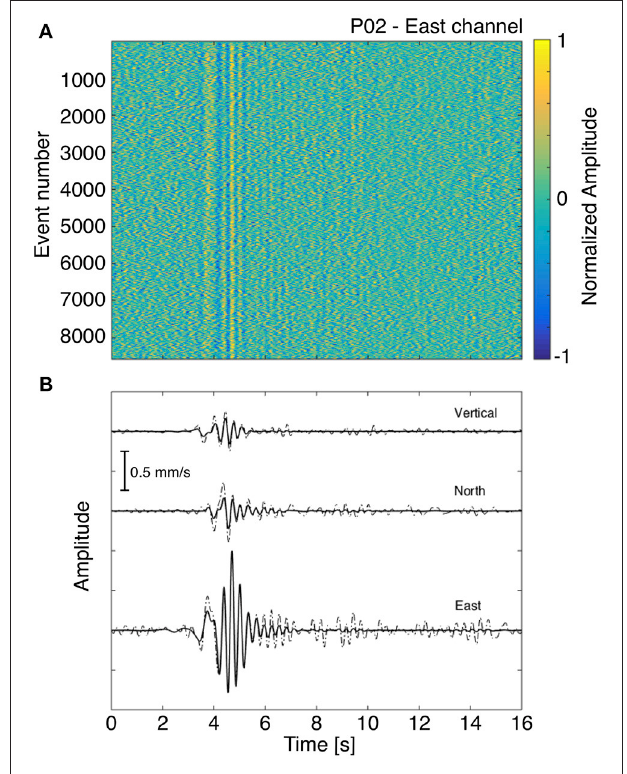
FIGURE 3 | (A) Waveforms of 8,587 seismic events with S/N greater than 1.2 observed on station P02 (east channel) over the same 10-day long period used for the infrasound detections. Waveforms are normalized to the maximum absolute amplitude. (B) Stacked seismograms for all three-components at station P02. Both linear time-domain (dashed lines) and phase-weighted stacks (bold lines) are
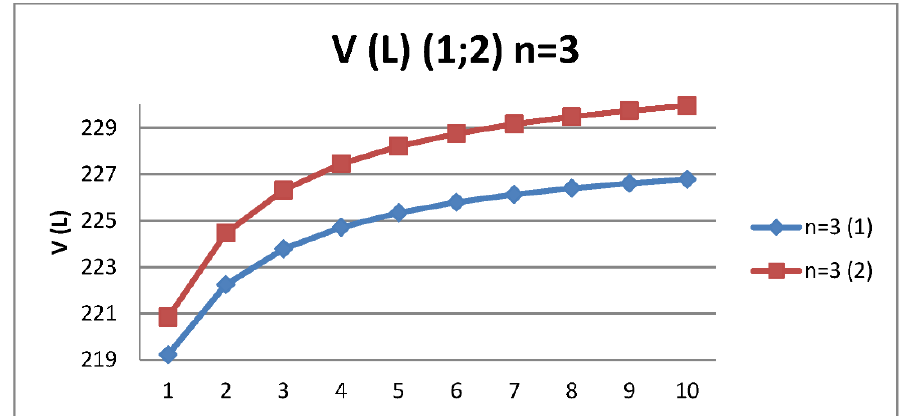
Figure 2. Dependence of the company value, V , on leverage level L in the cases of payments of tax on profit at the end of the year (1) and in the beginning of the year (2) for three-year company.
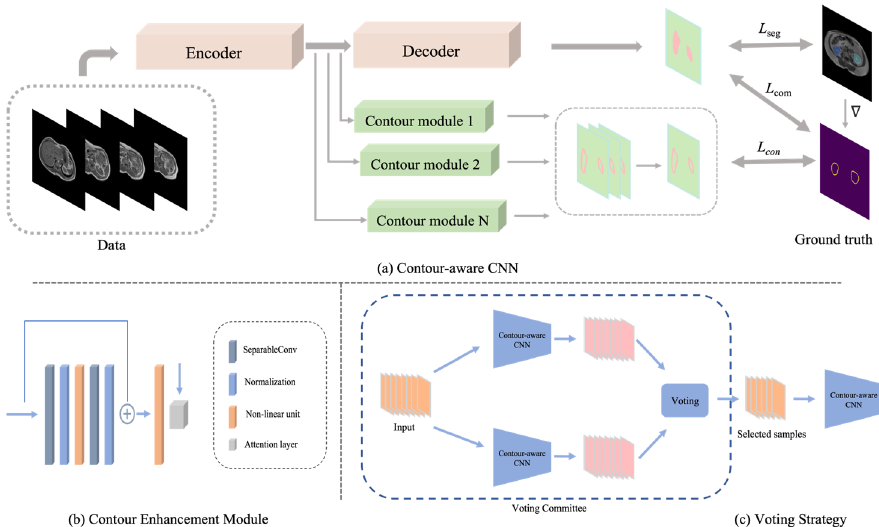
Figure 1. Illustration of two-stage segmentation framework. ( a ) Architecture of our contour-aware CNN in the first stage. ( b ) Detailed structure of the contour enhancement module. ( c ) Stage of voting strategy, where the voting committee filters the samples for the target network.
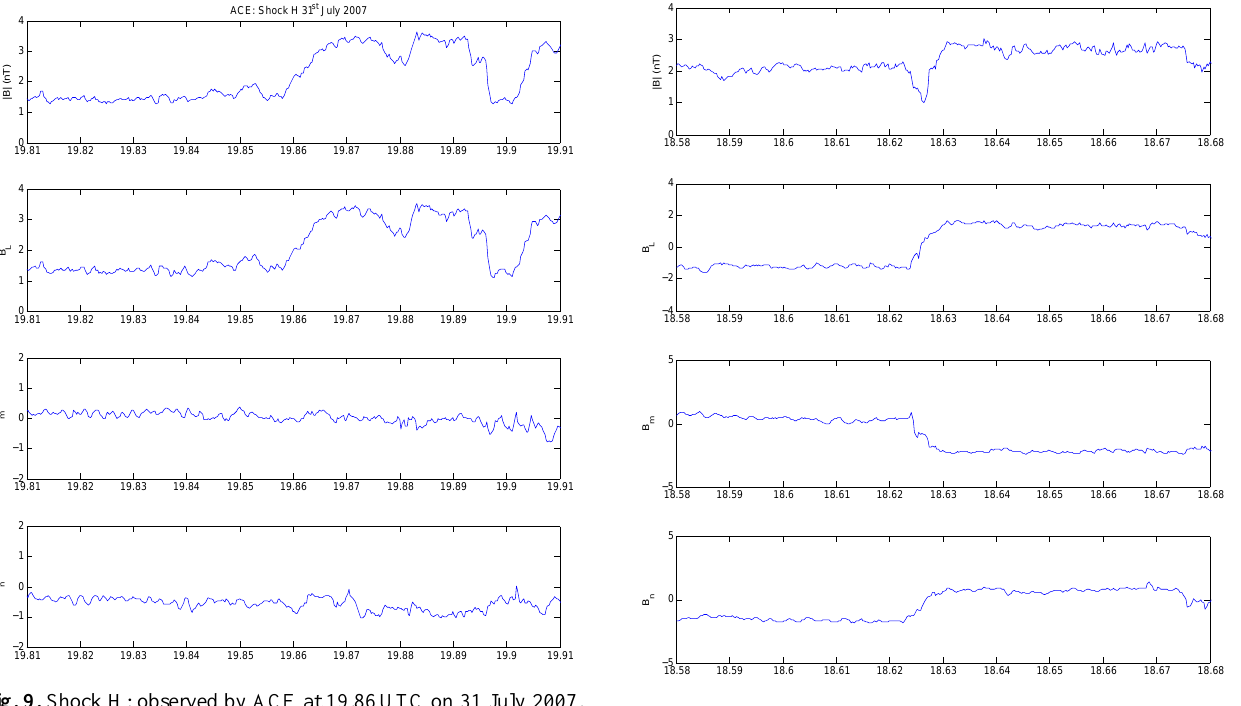
CME associated shock crossings that may have occurred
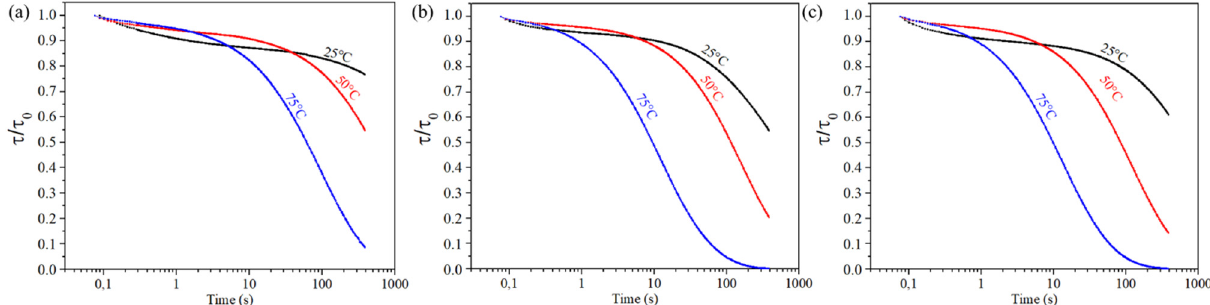
Figure 15. Stress relaxation of ( a ) H0, ( b ) H30 and ( c ) H50 films at 25 °C (black), 50 °C (red) and 75 °C (blue).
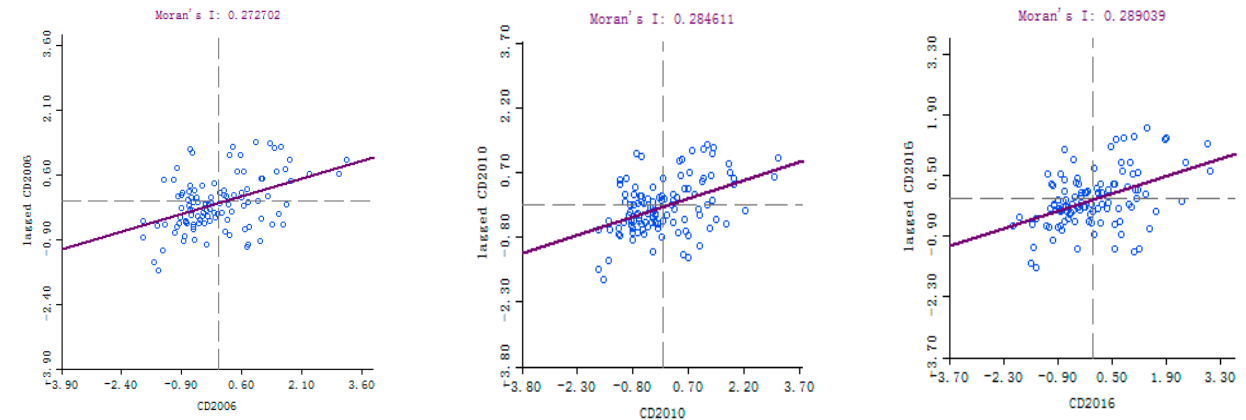
Figure 5. Moran’s I scatter plot of PLIU coordinated development in the YREB from 2006 to 2016.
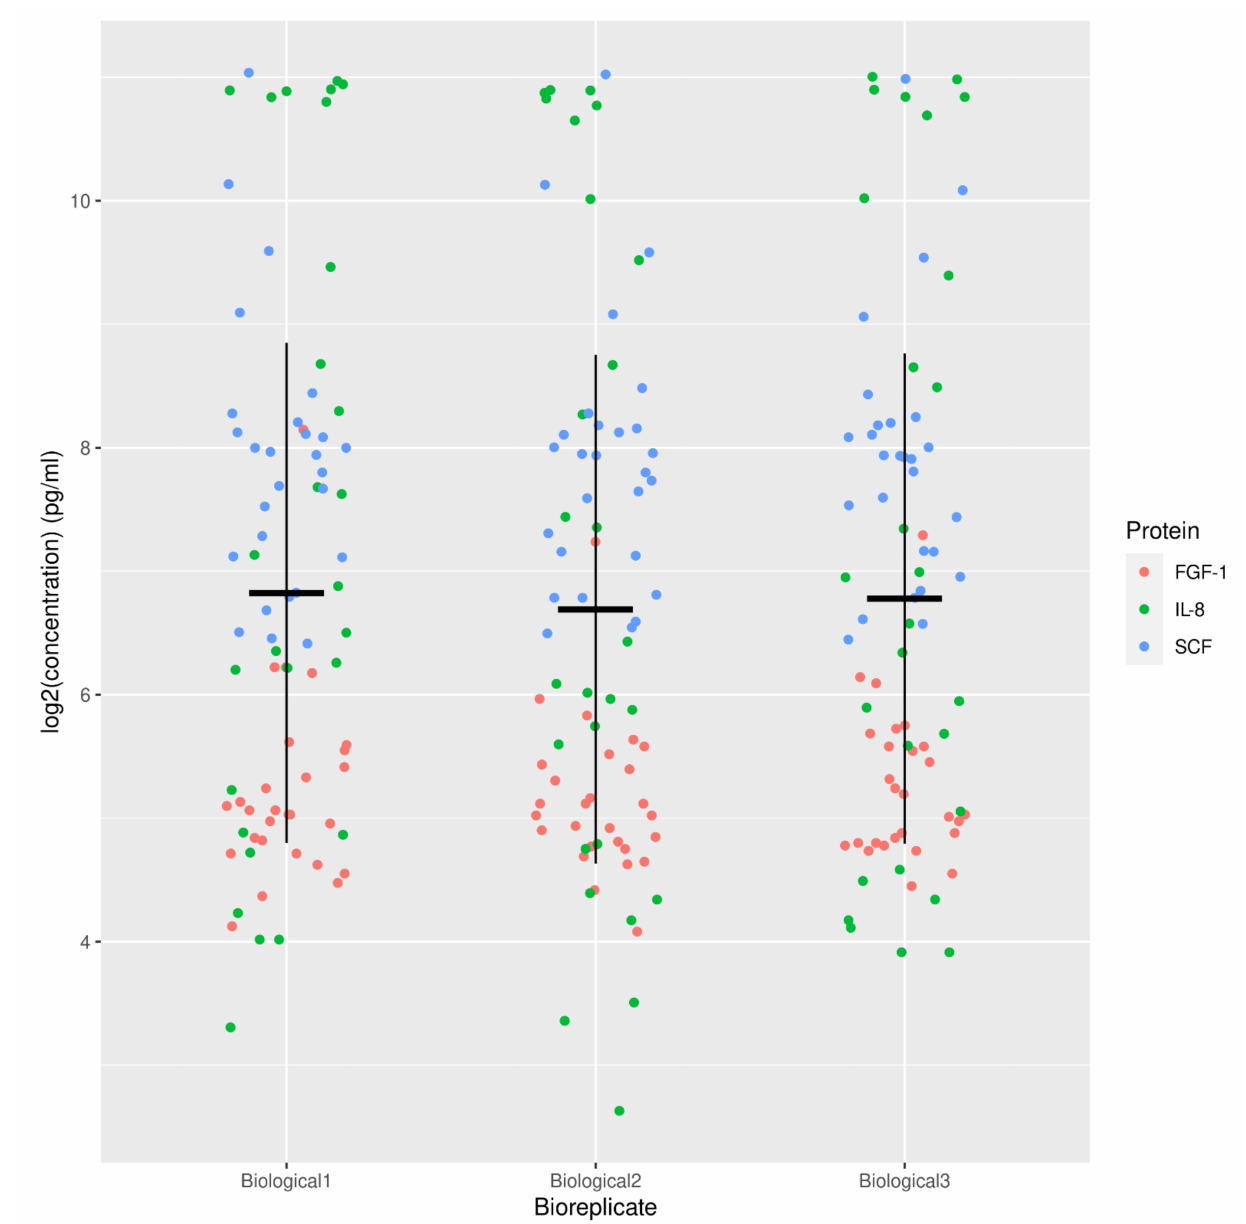
Figure 7. Strip plot of log2 concentration in pg/mL against the different biological replicates for secretion of FGF-1, IL-8, and SCF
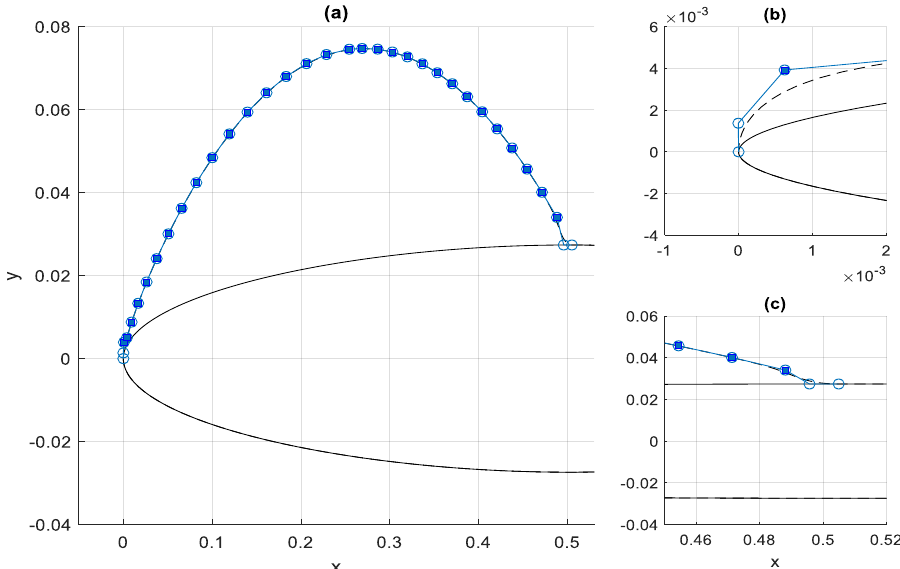
Figure 2. ( a ) Attached cavity parametrization using B–splines, with details about ( b ) the cavity Figure 2. Attached cavity parametrization using B – splines with details about the cavity de- detachment area and ( c ) the termination point tachment and termination points (b),(c).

------------

**WHAT YOU WILL DO**:
Leaving every picture out, return the lines from the one containing "Figure 5. Moran’s" through the last line of the records exactly.

**TASK RESPONSE**:
Figure 5. Moran’s I scatter plot of PLIU coordinated development in the YREB from 2006 to 2016.
Figure 7. Strip plot of log2 concentration in pg/mL against the different biological replicates for secretion of FGF-1, IL-8, and SCF
Figure 2. ( a ) Attached cavity parametrization using B–splines, with details about ( b ) the cavity Figure 2. Attached cavity parametrization using B – splines with details about the cavity de- detachment area and ( c ) the termination point tachment and termination points (b),(c).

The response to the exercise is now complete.